Hunter Says He Was Attacked in First-Ever Florida Panther Attack
Photo by Connie Bransilver via Flickr Commons
Byron Maharrey knows what a Florida panther looks like. The former chairman of the board for the Florida Sportsmen's Conservation Association had seen the elusive cats near Palatka and around his home by Lake Kissimmee before. And he swears he saw one of these rare cougar subspecies while hunting there last month. Maharrey was sitting in a chair surrounded by decoy turkeys when an unseen force knocked the outdoorsman onto his gun and ran away. The tawny color and the long tail were dead giveaways that this was no mere bobcat.
"Florida Wildlife Commission has always said there's no documented case of panther attacks on humans," he tells the Pulp. "I don't think they can say that anymore."

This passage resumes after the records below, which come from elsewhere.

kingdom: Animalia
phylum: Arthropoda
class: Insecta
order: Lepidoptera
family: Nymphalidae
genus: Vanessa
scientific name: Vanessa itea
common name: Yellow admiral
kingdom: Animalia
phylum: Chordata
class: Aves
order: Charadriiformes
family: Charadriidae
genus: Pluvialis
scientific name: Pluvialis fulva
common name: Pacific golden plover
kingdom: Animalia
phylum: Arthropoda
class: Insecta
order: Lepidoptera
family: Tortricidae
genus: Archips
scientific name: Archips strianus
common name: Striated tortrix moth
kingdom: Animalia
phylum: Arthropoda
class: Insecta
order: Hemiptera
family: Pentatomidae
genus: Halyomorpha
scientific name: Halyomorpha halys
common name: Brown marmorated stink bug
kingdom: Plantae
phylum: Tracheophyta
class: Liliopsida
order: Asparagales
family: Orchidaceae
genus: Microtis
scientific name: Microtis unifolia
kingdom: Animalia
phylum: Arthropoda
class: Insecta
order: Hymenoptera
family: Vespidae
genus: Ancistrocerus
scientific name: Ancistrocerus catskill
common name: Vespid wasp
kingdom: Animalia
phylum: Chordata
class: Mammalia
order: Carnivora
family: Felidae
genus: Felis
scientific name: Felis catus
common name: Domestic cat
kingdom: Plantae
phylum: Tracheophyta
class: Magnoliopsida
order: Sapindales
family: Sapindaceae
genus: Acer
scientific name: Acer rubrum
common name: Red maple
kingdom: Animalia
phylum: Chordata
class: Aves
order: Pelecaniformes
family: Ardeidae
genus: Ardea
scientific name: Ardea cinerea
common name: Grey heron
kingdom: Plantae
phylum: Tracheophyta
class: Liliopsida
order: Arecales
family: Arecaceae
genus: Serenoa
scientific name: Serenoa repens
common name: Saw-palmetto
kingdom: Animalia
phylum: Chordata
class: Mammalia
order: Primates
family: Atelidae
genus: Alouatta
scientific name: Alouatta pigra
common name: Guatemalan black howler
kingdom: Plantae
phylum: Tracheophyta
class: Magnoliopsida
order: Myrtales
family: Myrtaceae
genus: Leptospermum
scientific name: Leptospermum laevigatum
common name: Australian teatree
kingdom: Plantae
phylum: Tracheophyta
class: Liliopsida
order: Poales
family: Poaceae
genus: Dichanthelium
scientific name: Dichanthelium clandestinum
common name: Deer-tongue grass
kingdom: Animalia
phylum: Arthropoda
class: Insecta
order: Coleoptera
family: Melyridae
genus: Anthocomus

Thankfully, Maharrey was wearing three layers of clothing during the March 17 attack. Long johns, a heavy camo shirt, and a Ghillie suit -- one of those outfits designed to make hunters look like Chewbacca -- protected him against serious injury. According to an incident report filed on April 4th with the FWC, Maharrey suffered only a four-inch wound on his left shoulder and two puncture wounds on his left thigh.
He says that he wasn't scared and that he waited days to go to the doctor. The only thing he's worried about is rabies -- and he's about to start his first series of shots on Friday, although he thinks he would have been toast if the animal were truly rabid.
And he's right that his experience is unique, if it's true. "This is the first report we've ever had on this type of incident," says Gary Morse, spokesman for the FWC's Southwest regional office. "My guess is that he was making turkey sounds and that's what attracted the panther."
Maharrey says he didn't report the incident to FWC for several days because he was afraid they might limit hunting in the area if they knew an endangered species was present. He also thought people would call his story BS. While the FWC isn't calling him a liar, they are being understandably skeptical.
"Immediately after learning of the incident, FWC officers visited the individual and took his statement; however, it was not feasible to confirm the details due to the lapse of time from when the event occurred to when the report was made to the FWC," they said in a statement.
Ultimately, though, Maharrey decided to go public. There's an FWC meeting on April 15 about human-wildlife interaction, and he wants attention brought to his theory that panthers are becoming less afraid of humans and that someone is about to get seriously hurt.
Maharrey has some other interesting theories about panthers -- like that the FWC is exaggerating their numbers so they can sell license plates to bleeding-heart liberals and old women in tennis shoes.
"I do recognize that they're endangered, and I absolutely want to see them protected," he says. "Unless another one attacks me -- then I'm going to eat it for breakfast."